CONSIGNE A: Redonnez mot pour mot le passage de l'extrait sur la fête de l'igname, de "La viande de" jusqu'à "une fête culturelle.".
CONSIGNE B: Dans les lignes listées, transcrivez à l'identique le passage qui va de la ligne contenant "### Benefits for users" jusqu'à la ligne contenant "### (Optional) Implementation ideas", ces deux lignes comprises.

EXTRAIT:
Parmi les cérémonies coutumières
où le dugong était important, nous pouvons citer la
cérémonie de la Nouvelle Igname dans la région de
Pouébo. Si aujourd'hui elle n'est plus célébrée
dans toutes les tribus de la commune, elle célébrait la fin du
cycle de l'igname (un tubercule des plus sacrées pour les Kanak) ou le
début d'une nouvelle période de culture du champ. C'était
une fête importante qui favorisait la cohésion sociale et
où chaque famille apportait ses ignames, cultivées avec efforts
pendant toute l'année, et d'autres « provisions » (aliments)
pour accompagner l'igname et le taro. Ce faisant, les clans de la terre se
chargeaient de chasser la roussette et le notou59 (deux animaux
« sacrés » présents en montagne) et les clans de la mer
amenaient la tortue et le dugong.
La viande de tortue et de dugong était donc
particulièrement recherchée pour accompagner l'igname, comme
l'atteste les propos de l'ancien maire de Pouébo, qui explique que leur
consommation lors de la Fête de l'Igname était primordiale pour
les clans de la mer afin que l'année soit féconde et que tout se
passe bien :
« Je pense que cela va plus loin que cela. Il faut la
tortue et le dugong pour les vieux, c'est important pour la fête de
l'igname. Si on ne l'a pas, c'est vraiment quelque chose de grave. Oui
aujourd'hui [on s'adapte avec la loi]. Mais c'est une fête culturelle.
Pour les Vieux qui font encore brûler les ignames, il FAUT cela, tu
comprends ? »
A cette occasion, le meilleur morceau était
réservé au chef de la tribu car, lors de cet
événement, la chefferie de la tribu est aussi à l'honneur.

LIGNES LISTÉES:
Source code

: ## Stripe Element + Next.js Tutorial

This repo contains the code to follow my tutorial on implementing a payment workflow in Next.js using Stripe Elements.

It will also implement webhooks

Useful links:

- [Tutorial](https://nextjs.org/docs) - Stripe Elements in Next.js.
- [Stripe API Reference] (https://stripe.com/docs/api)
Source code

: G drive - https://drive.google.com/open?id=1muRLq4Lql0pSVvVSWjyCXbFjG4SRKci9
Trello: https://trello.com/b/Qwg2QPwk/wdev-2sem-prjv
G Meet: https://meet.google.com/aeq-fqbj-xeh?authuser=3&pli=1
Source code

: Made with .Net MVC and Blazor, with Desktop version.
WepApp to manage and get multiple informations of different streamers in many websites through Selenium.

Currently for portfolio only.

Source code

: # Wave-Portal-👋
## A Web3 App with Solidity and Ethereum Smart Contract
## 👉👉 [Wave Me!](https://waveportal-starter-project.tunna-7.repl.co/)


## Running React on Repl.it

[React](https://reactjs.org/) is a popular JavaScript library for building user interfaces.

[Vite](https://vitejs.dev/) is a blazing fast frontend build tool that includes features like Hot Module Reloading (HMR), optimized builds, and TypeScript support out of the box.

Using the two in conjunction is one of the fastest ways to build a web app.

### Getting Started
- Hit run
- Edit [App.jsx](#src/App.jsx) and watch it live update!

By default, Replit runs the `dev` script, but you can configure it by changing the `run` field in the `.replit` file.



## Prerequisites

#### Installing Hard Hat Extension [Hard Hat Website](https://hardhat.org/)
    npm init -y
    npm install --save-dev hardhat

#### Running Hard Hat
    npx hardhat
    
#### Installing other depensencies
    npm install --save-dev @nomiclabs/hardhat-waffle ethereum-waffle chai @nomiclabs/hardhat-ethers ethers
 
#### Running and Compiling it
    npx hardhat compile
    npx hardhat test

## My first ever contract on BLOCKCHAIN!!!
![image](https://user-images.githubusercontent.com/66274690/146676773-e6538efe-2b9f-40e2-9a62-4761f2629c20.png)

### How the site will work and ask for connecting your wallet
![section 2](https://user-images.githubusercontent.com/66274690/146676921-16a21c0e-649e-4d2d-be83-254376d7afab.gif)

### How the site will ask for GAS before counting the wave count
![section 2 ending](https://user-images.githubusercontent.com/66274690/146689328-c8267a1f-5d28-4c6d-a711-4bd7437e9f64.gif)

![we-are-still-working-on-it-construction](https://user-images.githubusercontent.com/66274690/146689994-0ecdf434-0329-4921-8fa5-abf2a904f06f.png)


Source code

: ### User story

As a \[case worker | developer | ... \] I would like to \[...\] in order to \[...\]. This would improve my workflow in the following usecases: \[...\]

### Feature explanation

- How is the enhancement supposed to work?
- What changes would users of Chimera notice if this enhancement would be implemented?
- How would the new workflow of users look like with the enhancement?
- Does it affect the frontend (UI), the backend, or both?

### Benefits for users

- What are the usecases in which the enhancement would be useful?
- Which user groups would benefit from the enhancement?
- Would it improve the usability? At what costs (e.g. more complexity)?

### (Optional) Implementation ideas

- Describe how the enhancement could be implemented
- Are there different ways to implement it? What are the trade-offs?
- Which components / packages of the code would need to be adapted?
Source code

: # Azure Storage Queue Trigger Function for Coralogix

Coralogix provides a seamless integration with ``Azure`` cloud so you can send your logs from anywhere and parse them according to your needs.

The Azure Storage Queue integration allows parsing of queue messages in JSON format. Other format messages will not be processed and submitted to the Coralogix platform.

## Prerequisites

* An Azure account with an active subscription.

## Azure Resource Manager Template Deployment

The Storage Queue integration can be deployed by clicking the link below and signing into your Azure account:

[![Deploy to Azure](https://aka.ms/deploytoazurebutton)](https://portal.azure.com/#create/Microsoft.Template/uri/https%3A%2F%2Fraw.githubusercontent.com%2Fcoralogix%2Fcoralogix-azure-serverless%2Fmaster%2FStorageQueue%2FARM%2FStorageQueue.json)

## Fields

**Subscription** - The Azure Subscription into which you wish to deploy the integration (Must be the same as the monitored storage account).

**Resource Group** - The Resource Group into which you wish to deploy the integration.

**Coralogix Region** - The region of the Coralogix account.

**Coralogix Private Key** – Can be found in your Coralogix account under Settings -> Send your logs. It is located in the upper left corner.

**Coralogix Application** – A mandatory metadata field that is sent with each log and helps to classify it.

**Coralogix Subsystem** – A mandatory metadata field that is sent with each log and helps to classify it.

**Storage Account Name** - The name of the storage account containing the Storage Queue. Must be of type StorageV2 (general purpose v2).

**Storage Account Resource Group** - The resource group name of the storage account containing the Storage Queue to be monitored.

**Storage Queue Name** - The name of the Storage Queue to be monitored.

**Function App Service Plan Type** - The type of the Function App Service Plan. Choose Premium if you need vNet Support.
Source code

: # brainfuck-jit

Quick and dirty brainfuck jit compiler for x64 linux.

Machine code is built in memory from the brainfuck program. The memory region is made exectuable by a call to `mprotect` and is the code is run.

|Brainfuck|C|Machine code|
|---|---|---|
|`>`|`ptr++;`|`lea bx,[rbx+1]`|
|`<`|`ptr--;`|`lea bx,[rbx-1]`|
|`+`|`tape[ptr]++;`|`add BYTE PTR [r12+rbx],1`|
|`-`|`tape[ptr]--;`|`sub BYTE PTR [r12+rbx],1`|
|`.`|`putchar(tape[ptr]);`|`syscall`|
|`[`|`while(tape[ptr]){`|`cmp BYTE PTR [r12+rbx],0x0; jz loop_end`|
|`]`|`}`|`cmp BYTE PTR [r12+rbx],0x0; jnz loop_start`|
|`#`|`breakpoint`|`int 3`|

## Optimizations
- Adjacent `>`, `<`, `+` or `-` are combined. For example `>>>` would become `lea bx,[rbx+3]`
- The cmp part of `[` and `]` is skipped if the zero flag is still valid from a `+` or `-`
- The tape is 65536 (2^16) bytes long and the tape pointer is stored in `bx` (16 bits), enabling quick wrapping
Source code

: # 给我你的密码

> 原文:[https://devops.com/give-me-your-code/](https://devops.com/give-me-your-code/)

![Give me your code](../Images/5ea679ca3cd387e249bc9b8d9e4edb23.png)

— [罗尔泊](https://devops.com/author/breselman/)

RÉPONSE A:
La viande de tortue et de dugong était donc
particulièrement recherchée pour accompagner l'igname, comme
l'atteste les propos de l'ancien maire de Pouébo, qui explique que leur
consommation lors de la Fête de l'Igname était primordiale pour
les clans de la mer afin que l'année soit féconde et que tout se
passe bien :
« Je pense que cela va plus loin que cela. Il faut la
tortue et le dugong pour les vieux, c'est important pour la fête de
l'igname. Si on ne l'a pas, c'est vraiment quelque chose de grave. Oui
aujourd'hui [on s'adapte avec la loi]. Mais c'est une fête culturelle.

RÉPONSE B:
### Benefits for users

- What are the usecases in which the enhancement would be useful?
- Which user groups would benefit from the enhancement?
- Would it improve the usability? At what costs (e.g. more complexity)?

### (Optional) Implementation ideas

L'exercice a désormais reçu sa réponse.